>>>
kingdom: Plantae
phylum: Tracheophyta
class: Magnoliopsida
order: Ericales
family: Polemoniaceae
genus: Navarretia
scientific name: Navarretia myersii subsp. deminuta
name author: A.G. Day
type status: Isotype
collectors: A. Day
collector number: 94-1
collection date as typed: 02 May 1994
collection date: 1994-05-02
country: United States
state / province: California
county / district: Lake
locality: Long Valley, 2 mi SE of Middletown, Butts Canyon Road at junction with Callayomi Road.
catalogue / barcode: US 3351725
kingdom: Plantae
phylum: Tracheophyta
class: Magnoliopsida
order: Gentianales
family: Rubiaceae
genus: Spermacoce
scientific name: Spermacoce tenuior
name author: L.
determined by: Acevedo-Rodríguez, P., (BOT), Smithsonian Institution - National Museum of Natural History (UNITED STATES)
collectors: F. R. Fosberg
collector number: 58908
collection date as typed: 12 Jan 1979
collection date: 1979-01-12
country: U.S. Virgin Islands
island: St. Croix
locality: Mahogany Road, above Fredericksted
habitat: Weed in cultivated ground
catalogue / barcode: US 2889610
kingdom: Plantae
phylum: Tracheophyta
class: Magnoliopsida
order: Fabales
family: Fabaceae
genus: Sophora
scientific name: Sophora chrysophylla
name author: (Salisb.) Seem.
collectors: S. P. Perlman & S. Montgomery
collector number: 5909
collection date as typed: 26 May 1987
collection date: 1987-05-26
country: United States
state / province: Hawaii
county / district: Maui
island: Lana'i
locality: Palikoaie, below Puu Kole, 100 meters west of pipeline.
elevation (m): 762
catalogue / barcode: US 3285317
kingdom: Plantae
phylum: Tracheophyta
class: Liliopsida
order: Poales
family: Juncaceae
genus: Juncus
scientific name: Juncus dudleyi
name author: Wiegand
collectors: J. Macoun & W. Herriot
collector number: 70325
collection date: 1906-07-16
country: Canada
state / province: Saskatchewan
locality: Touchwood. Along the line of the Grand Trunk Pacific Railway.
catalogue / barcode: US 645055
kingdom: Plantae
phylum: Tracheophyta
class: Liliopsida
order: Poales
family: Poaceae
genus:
<<<
#### Brief:
Set out the data from its first line through the line containing "county / district: Lake", both ends included, as a Markdown table with the columns "Row" and "Data line". Number each line and skip any blank lines.

#### Full answer:
| Row | Data line |
|---|---|
| 1 | kingdom: Plantae |
| 2 | phylum: Tracheophyta |
| 3 | class: Magnoliopsida |
| 4 | order: Ericales |
| 5 | family: Polemoniaceae |
| 6 | genus: Navarretia |
| 7 | scientific name: Navarretia myersii subsp. deminuta |
| 8 | name author: A.G. Day |
| 9 | type status: Isotype |
| 10 | collectors: A. Day |
| 11 | collector number: 94-1 |
| 12 | collection date as typed: 02 May 1994 |
| 13 | collection date: 1994-05-02 |
| 14 | country: United States |
| 15 | state / province: California |
| 16 | county / district: Lake |